■ Compito da svolgere
Quali righe dei dati contengono la stringa "messages"? Individuale e copiale tutte, distinguendo tra maiuscole e minuscole.

Dati raccolti in un dataset:
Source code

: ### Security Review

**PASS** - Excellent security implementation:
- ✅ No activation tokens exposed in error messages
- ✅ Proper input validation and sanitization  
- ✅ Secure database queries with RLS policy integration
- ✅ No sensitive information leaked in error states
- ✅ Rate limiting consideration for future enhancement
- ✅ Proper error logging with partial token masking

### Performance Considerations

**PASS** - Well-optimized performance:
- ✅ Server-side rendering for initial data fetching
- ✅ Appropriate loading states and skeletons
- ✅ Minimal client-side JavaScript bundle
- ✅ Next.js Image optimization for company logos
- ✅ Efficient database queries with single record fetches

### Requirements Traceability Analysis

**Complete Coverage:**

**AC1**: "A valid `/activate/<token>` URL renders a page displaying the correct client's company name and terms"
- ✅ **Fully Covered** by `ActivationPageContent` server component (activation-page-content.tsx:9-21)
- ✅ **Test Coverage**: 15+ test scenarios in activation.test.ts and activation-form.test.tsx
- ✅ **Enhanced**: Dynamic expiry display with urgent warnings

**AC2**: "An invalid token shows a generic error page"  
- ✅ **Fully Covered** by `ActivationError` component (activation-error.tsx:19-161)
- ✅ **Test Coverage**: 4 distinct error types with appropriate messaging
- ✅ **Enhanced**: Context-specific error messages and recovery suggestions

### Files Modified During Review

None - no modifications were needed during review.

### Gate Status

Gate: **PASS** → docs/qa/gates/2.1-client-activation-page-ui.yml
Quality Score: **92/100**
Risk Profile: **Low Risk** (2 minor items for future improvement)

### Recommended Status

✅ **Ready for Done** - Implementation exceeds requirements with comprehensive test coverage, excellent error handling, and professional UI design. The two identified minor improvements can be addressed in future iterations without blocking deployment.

■ Risposta scritta
- ✅ No activation tokens exposed in error messages
- ✅ **Enhanced**: Context-specific error messages and recovery suggestions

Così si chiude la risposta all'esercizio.